Dirk Arnold, MD, PhD, medical director, Asklepios Tumour Biology Centre, discusses a phase 3 clinical trial investigating amivantamab in metastatic colorectal cancer.
The OrigAMI-2 study (NCT06662786) was designed to compare amivantamab, a novel bispecific antibody targeting EGFR and MET receptors, with standard chemotherapy to potentially improve treatment outcomes in patients with metastatic colorectal cancer (mCRC), says Dirk Arnold, MD, PhD, medical director, Asklepios Tumour Biology Centre.
The study was presented at the American Society of Clinical Oncology (ASCO) meeting.
This transcript was lightly edited; captions were auto-generated.
Transcript
What is the rationale for selecting amivantamab over cetuximab in this first-line setting, particularly given the bispecific EGFR-MET mechanism and prior approvals in lung cancer?
Amivantamab is an interesting drug, of course, for humans, which seem to be dependent from RAS regulation, as well as from MET and from other activities of targeted agents in combination with chemotherapy. And specifically, amivantamab in its mechanism of action, being free functional, so to say, being an anti-EGFR inhibitor, being a MET inhibitor, and next to these 2 targets, also via the FC [fragment crystallizable] region of this antibody, resulting in presenting some immune cell–directed activity, including antibody-dependent cytotoxicity. This makes this a highly interestingly attractive target for treatment of colorectal cancer, and we have seen this activity of this drug also in lung cancer, so mainly adenocarcinoma of the of the bronchus. Therefore, it's interesting to evaluate this in colorectal cancer. And in fact, it's not the very first thing which we are doing here.
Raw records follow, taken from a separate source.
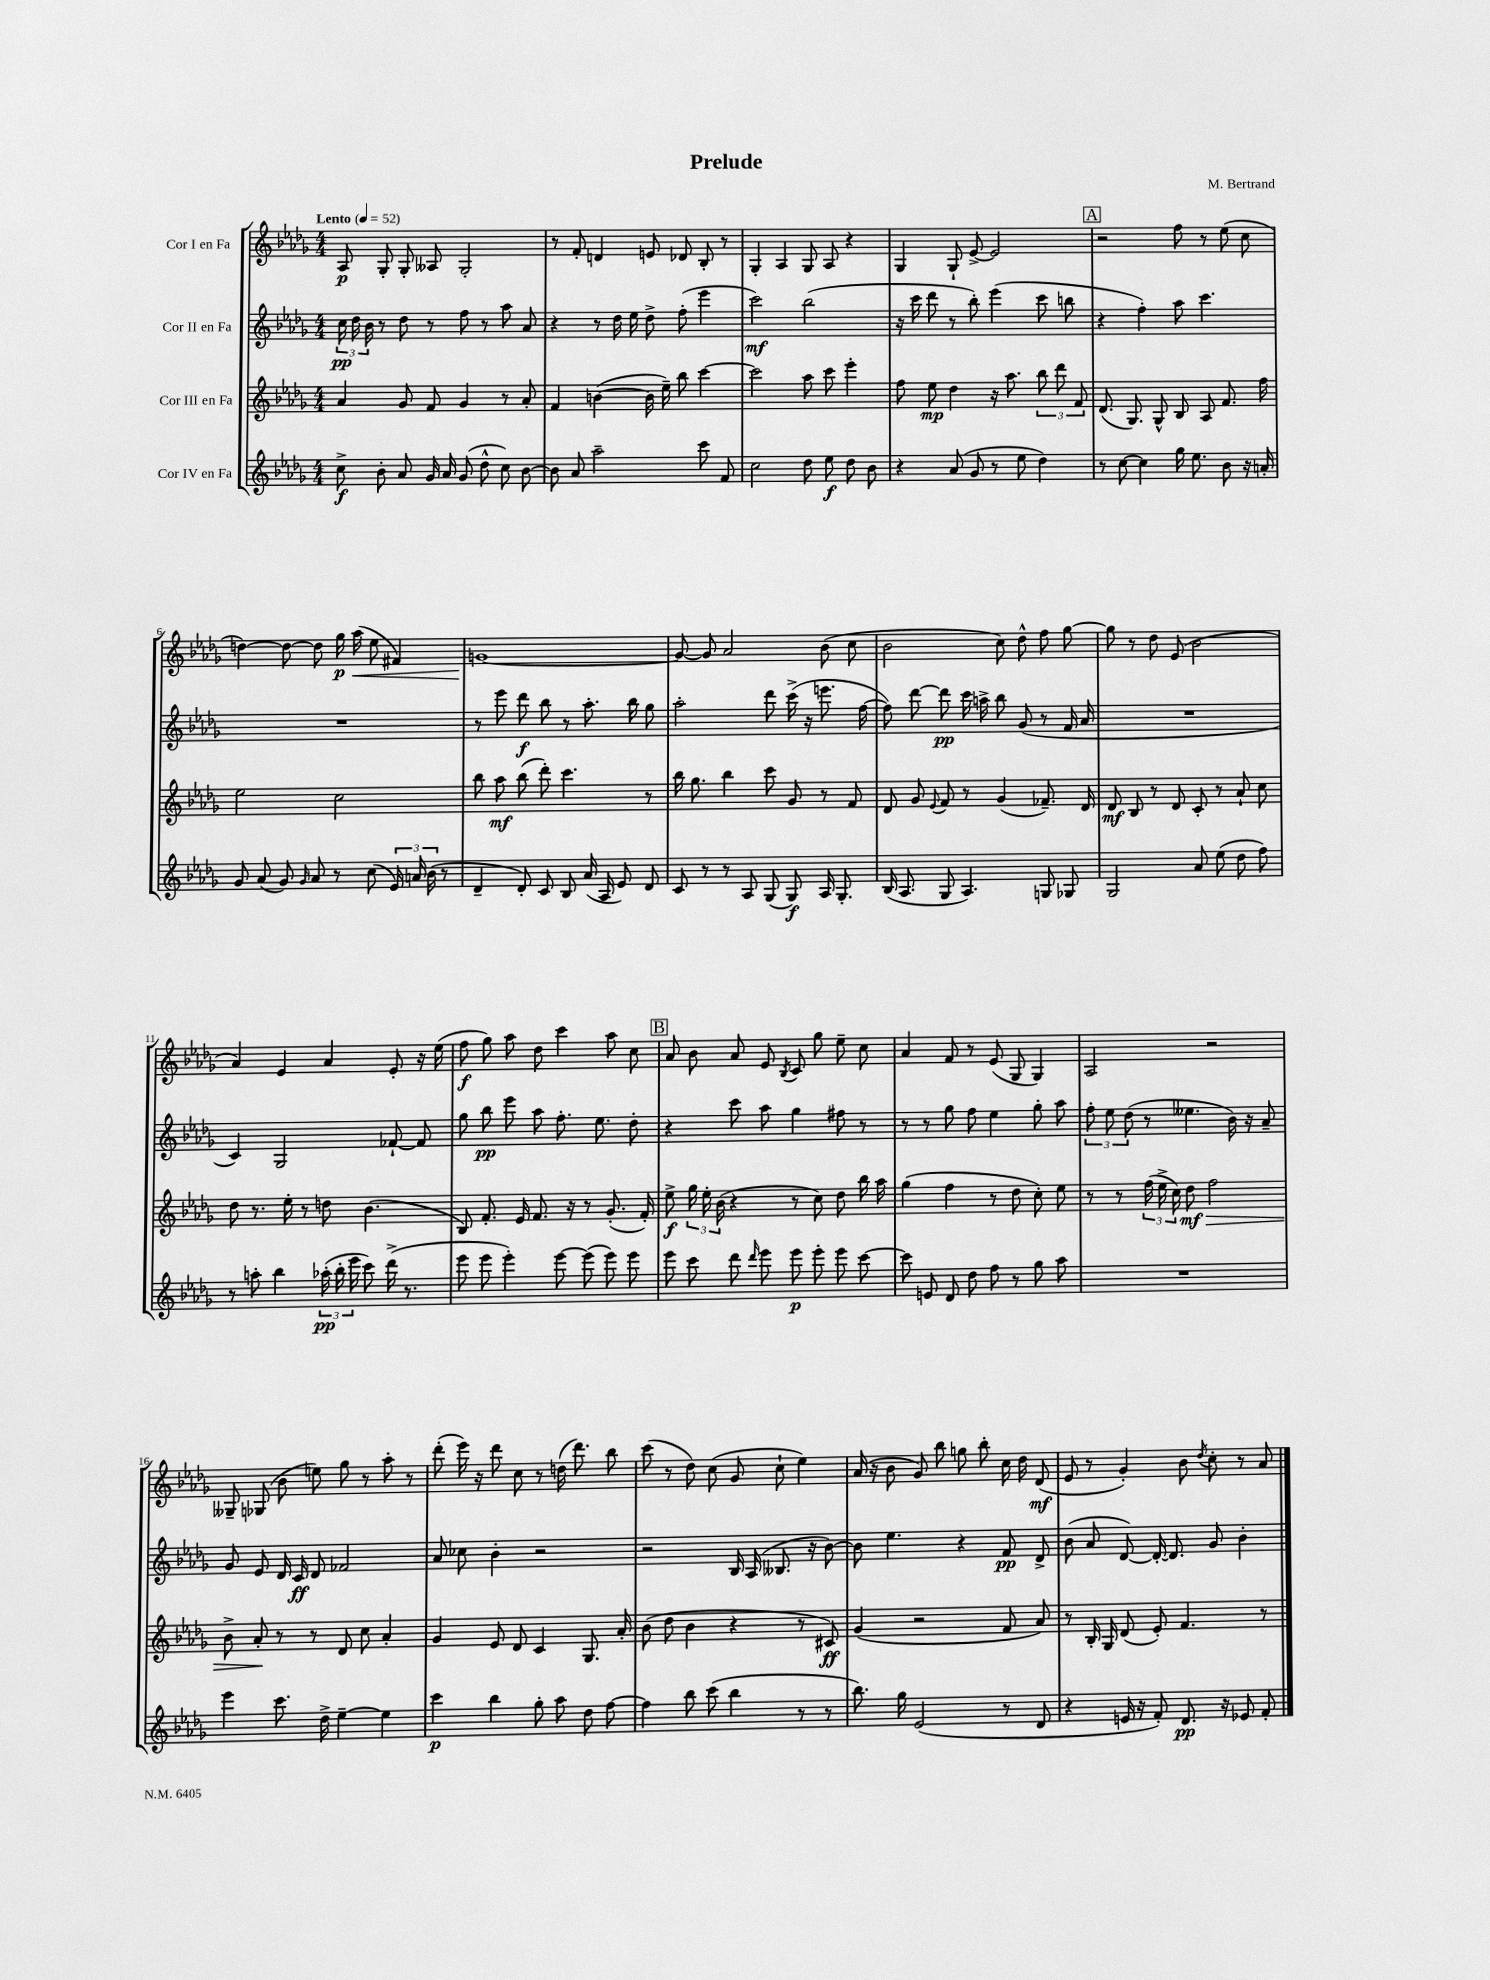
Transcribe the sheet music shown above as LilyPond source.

\header { title = "Prelude" composer = "M. Bertrand" }
<<
\new StaffGroup <<
\new Staff = "s0" \with { instrumentName = "Cor I en Fa" } {
    \clef treble \key des \major \numericTimeSignature \time 4/4 \tempo "Lento" 4 = 52
    \autoBeamOff aes8\p ges8-. ges8-. aeses8 ges2-. |
    r8 f'8-. d'4 e'8 des'8 bes8-. r8 |
    ges4-. aes4 ges8 aes8 r4 |
    ges4 ges8-! ees'8~-> ees'2 |
    \mark \markup { \box "A" } r2 f''8 r8 ees''8( c''8 |
    d''4~) d''8~ d''8 ges''16\p aes''16\<( ees''8 fis'4) |
    g'1~\! |
    g'8~ g'8 aes'2 bes'8( c''8 |
    bes'2 c''8) des''8-^ f''8 ges''8~ |
    ges''8 r8 des''8 ees'8( bes'2 |
    aes'4) ees'4 aes'4 ees'8-. r16 ees''16( |
    f''8\f ges''8) aes''8 des''8 c'''4 aes''8 c''8 |
    \mark \markup { \box "B" } aes'8 bes'8 aes'8 ees'8 \acciaccatura { bes8 } c'8 ges''8 ees''8-- c''8 |
    aes'4 f'8 r8 ees'8( ges8 ges4) |
    aes2 r2 |
    geses8-- ges8( bes'8 e''8) ges''8 r8 aes''8-. r8 |
    des'''8-.( ees'''16) r16 des'''8 c''8 r8 d''16( des'''8.) bes''8 |
    c'''8( r8 des''8) c''8( ges'8 c''8-! ees''4) |
    aes'16( r16 bes'8 ges'8) bes''8 g''8 bes''8-. c''16 des''16 des'8\mf( |
    ees'8 r8 ges'4-.) bes'8 \acciaccatura { des''8 } c''8-. r8 aes'8 \bar "|." |
}
\new Staff = "s1" \with { instrumentName = "Cor II en Fa" } {
    \clef treble \key des \major \numericTimeSignature \time 4/4
    \autoBeamOff \tuplet 3/2 { c''16\pp des''16 bes'16 } r8 des''8 r8 f''8 r8 aes''8 aes'8 |
    r4 r8 des''16 ees''16 des''8-> f''8-.( ees'''4 |
    c'''2\mf) bes''2( |
    r16 c'''16 des'''8 r8 bes''8-.) ees'''4( c'''8 b''8 |
    \mark \markup { \box "A" } r4 f''4-.) aes''8 c'''4. |
    R1 |
    r8 ees'''8 des'''8\f bes''8 r8 aes''8.-. bes''16 ges''8 |
    aes''2-. des'''8 c'''16->( r16 e'''8. f''16~ |
    f''8) des'''8~ des'''8\pp c'''16 a''16-> bes''8 ges'8( r8 f'16 aes'16 |
    R1 |
    c'4) ges2 fes'8~-! fes'8 |
    ges''8 bes''8\pp ees'''8 aes''8 f''8.-. ees''8. des''8-. |
    \mark \markup { \box "B" } r4 c'''8 aes''8 ges''4 fis''8 r8 |
    r8 r8 ges''8 f''8 ees''4 ges''8-. aes''8 |
    \tuplet 3/2 { f''8-. ees''8 des''8( } r8 eeses''4. bes'16) r16 aes'8-- |
    ges'8 ees'8 des'16 c'16\ff des'8 fes'2 |
    aes'8 ces''8 bes'4-. r2 |
    r2 bes16 aes16( beses8. r16 bes'8~) |
    bes'8 ees''4. r4 f'8\pp des'8-> |
    bes'8( aes'8 des'8~) des'16~-. des'8. ges'8 bes'4-. \bar "|." |
}
\new Staff = "s2" \with { instrumentName = "Cor III en Fa" } {
    \clef treble \key des \major \numericTimeSignature \time 4/4
    \autoBeamOff aes'4 ges'8 f'8 ges'4 r8 aes'8-. |
    f'4 b'4~( b'16 ees''16--) bes''8 c'''4~ |
    c'''2 aes''8 c'''8 ees'''4-. |
    f''8 ees''8\mp des''4 r16 aes''8. \tuplet 3/2 { bes''8 des'''8 f'8 } |
    \mark \markup { \box "A" } des'8.( ges8.) ges8-^ bes8 aes8 f'8. f''16 |
    ees''2 c''2 |
    bes''8 aes''8\mf bes''8( des'''8-.) c'''4. r8 |
    bes''16 ges''8. bes''4 c'''8 ges'8 r8 f'8 |
    des'8 ges'8 \appoggiatura { ees'8 } f'8 r8 ges'4( fes'8.--) des'16 |
    des'8\mf bes8 r8 des'8 c'8-. r8 aes'8-! c''8 |
    des''8 r8. ees''16-. r8 d''8 bes'4.( |
    bes8) f'8.-. ees'16 f'8. r16 r8 ges'8.-.( f'16-.) |
    \mark \markup { \box "B" } ees''8->\f \tuplet 3/2 { ges''16 ees''16-. bes'16( } r4 r8 c''8) des''8 bes''16 aes''16 |
    ges''4( f''4 r8 des''8 c''8-.) ees''8 |
    r8 r8 \tuplet 3/2 { f''16( ees''16-> c''16) } des''8\mf\> f''2 |
    bes'8-> aes'8-.\! r8 r8 des'8 c''8 aes'4-. |
    ges'4 ees'8 des'8 c'4 ges8. aes'16-. |
    bes'8( des''8 bes'4 r4 r8 cis'8\ff) |
    ges'4( r2 f'8 aes'8) |
    r8 bes16-. ges16 des'8( ees'8-.) f'4. r8 \bar "|." |
}
\new Staff = "s3" \with { instrumentName = "Cor IV en Fa" } {
    \clef treble \key des \major \numericTimeSignature \time 4/4
    \autoBeamOff c''8->\f bes'8-. aes'8 ges'16 aes'16 ges'8( des''8-^ c''8) bes'8~ |
    bes'8 aes'8 aes''2-- c'''8 f'8 |
    c''2 des''8 ees''8\f des''8 bes'8 |
    r4 aes'8( ges'8 r8 ees''8 des''4) |
    \mark \markup { \box "A" } r8 c''8~ c''4 ges''16 ees''8. bes'8 r16 a'16-. |
    ges'8 aes'8( ges'8) \grace { ges'16 } aes'8 r8 c''8( \tuplet 3/2 { ees'16) a'16 bes'16( } r8 |
    des'4-- des'8-.) c'8 bes8 aes'16( aes16 ees'8) des'8 |
    c'8 r8 r8 aes8 ges8( ges8\f) aes16 ges8.-. |
    bes16( aes8. ges8 aes4.) g8 ges8 |
    ges2 aes'8 ees''8( des''8 f''8) |
    r8 a''8-. bes''4 \tuplet 3/2 { aes''16-.\pp( bes''16-. ees'''16 } c'''8) des'''16->( r8. |
    ees'''8 ees'''8 ees'''4-.) ees'''8~ ees'''8( ees'''8) ees'''8 |
    \mark \markup { \box "B" } ees'''8 c'''8 des'''8 \grace { des'''16 } ees'''8 ees'''8\p ees'''8-. ees'''8 c'''8~ |
    c'''8 e'8 des'8 des''8 f''8 r8 ges''8 aes''8 |
    R1 |
    ees'''4 c'''8. des''16-> ees''4~-- ees''4 |
    c'''4\p bes''4 ges''8-. aes''8 des''8 f''8~ |
    f''4 bes''8 c'''8( bes''4 r8 r8 |
    bes''8.) ges''16 ees'2( r8 des'8 |
    r4 e'16 r16 f'8-.) des'8.\pp r16 ees'8 f'8-. \bar "|." |
}
>>
>>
When we now think about this phase 3 trial, we're coming from a phase 1/2 trial, which has been done in first- and second-line treatment, being a combination of this free functional antibody with doublet chemotherapy regimen in suitable patients for this treatment, and this means patients with metastatic colorectal cancer and RAS and BRAF wild-type status, because we do know that anti-EGFR treatments work best in this condition of patients. And this affects 50% of all mCRC patients, and that's the target population. We'll see it's a large number of patients. We have to improve treatment strategies for those patients, and most likely, these free functional antibodies may work better compared to the former standard of care, which is an anti-EGFR receptor antibody in combination with chemotherapy. I think it's worth to investigate it in this phase 3 trial, and that's now the plan of things which are on the way.